At the start of training camp, I wrote about the need for Brady to maintain patience with his young receivers.
For the most part, he has.
“You try to just hang in there,” Brady said when asked of dealing with guys who are still shaking off the college afterbirth. “When you communicate, you determine how good a communicator you are by the feedback that you get. If you re not getting the right feedback [in terms of production] then you communicate more. That’s part of what I’ve tried to do this offseason.”
While Brady would love to have the familiarity of a Deion Branch or a Wes Welker when he gets under center and sees a blitz coming, in order for him to progress into his 40s – which he intends – he needs a new crew.

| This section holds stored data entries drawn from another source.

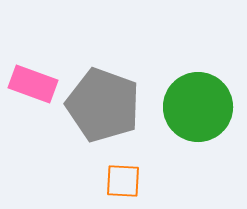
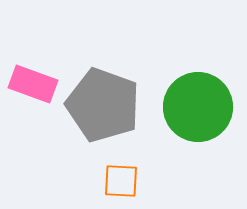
orange square: moved 2 px left
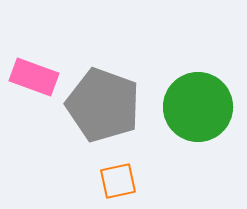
pink rectangle: moved 1 px right, 7 px up
orange square: moved 3 px left; rotated 15 degrees counterclockwise
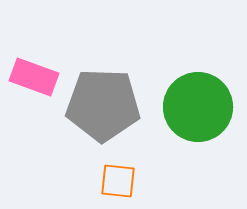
gray pentagon: rotated 18 degrees counterclockwise
orange square: rotated 18 degrees clockwise
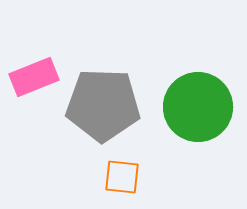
pink rectangle: rotated 42 degrees counterclockwise
orange square: moved 4 px right, 4 px up
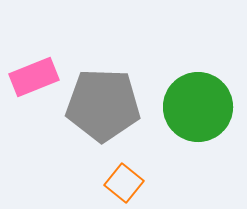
orange square: moved 2 px right, 6 px down; rotated 33 degrees clockwise
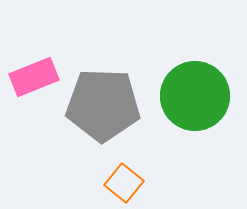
green circle: moved 3 px left, 11 px up
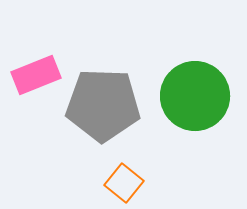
pink rectangle: moved 2 px right, 2 px up
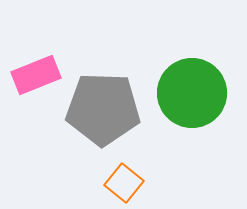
green circle: moved 3 px left, 3 px up
gray pentagon: moved 4 px down
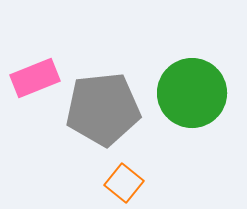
pink rectangle: moved 1 px left, 3 px down
gray pentagon: rotated 8 degrees counterclockwise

And the teaching – while consuming more of his time – is keeping things fresh.
“There’s a newness to that,” he agreed. “There’s a newness to the teaching and the learning and the work that we’ve done over  the course of the year. There’s a lot of things I’ve done this year that I haven’t done in the past that’s been new for me in terms of the learning and the meetings and the extra time spent.”
So it’s not an encumbrance?
“I said to [offensive coordinator Josh McDaniels] yesterday, we had a meeting and I was meeting with the receivers. I was holding the clicker and going over [70 or 80 plays] and when you’re holding the clicker it’s great, you just keep teaching. When you’re listening, it’s like, ‘God, when are we done?’

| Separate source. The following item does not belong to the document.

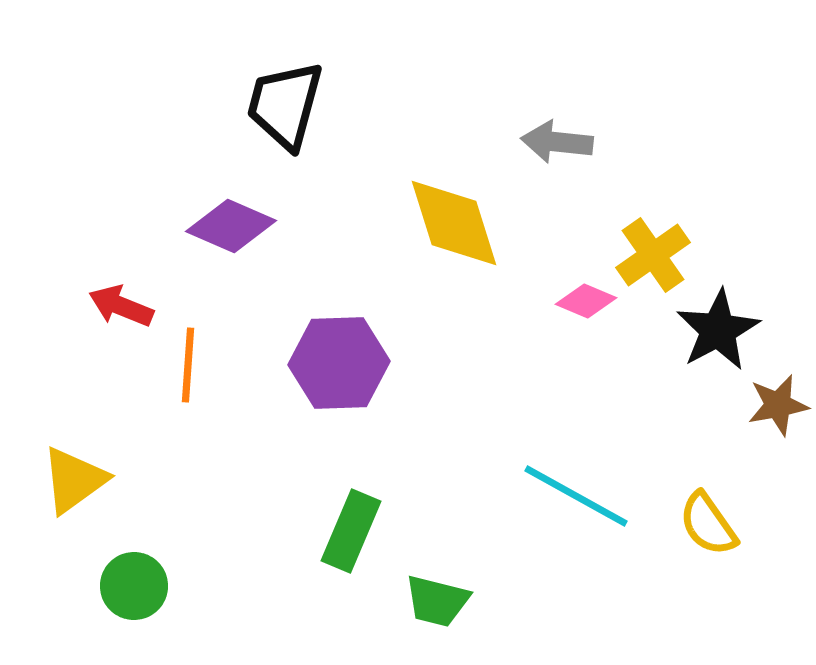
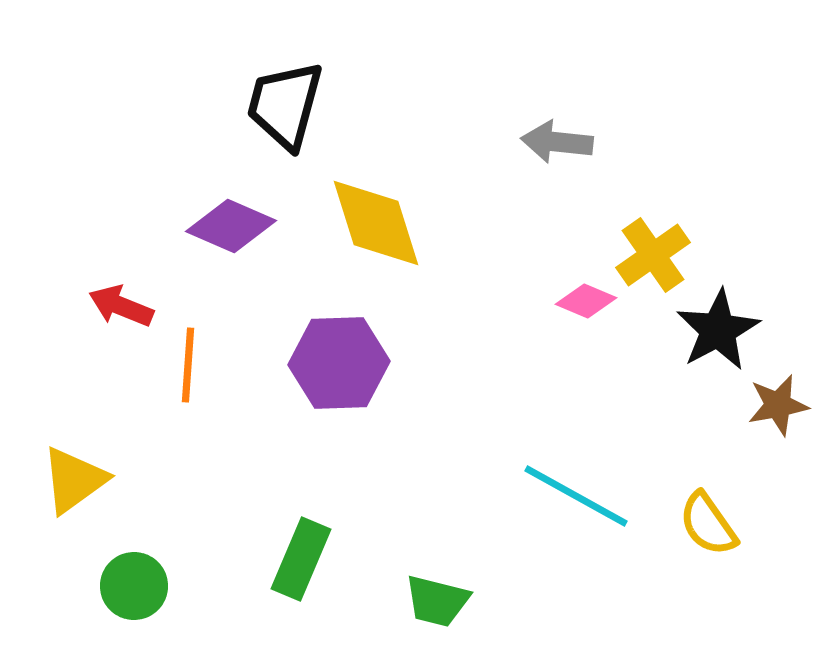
yellow diamond: moved 78 px left
green rectangle: moved 50 px left, 28 px down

“Then you get done when you’ve been holding the clicker and you didn’t think you covered anything,” Brady admitted. “In reality you’ve covered a lot.”
Brady is teaching his new receivers using tape of his old teammates. “See how Wes did this? You need to do that.”

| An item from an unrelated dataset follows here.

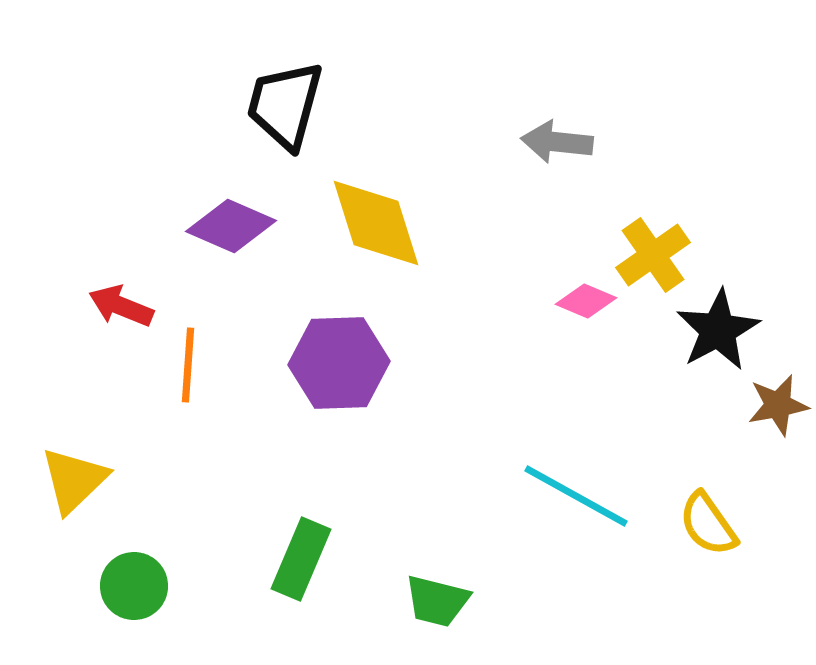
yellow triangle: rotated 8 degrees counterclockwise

“A lot of it is me showing them a look and saying, ‘This is what I expect so if we get that look, we’re gonna do it the way I can anticipate,’ he explained. “And the more those things can be covered through past experiences – maybe not their past experience but our Patriots past experience that we can cover in the film room or on the field we can then be better when one of those things happens in Buffalo.”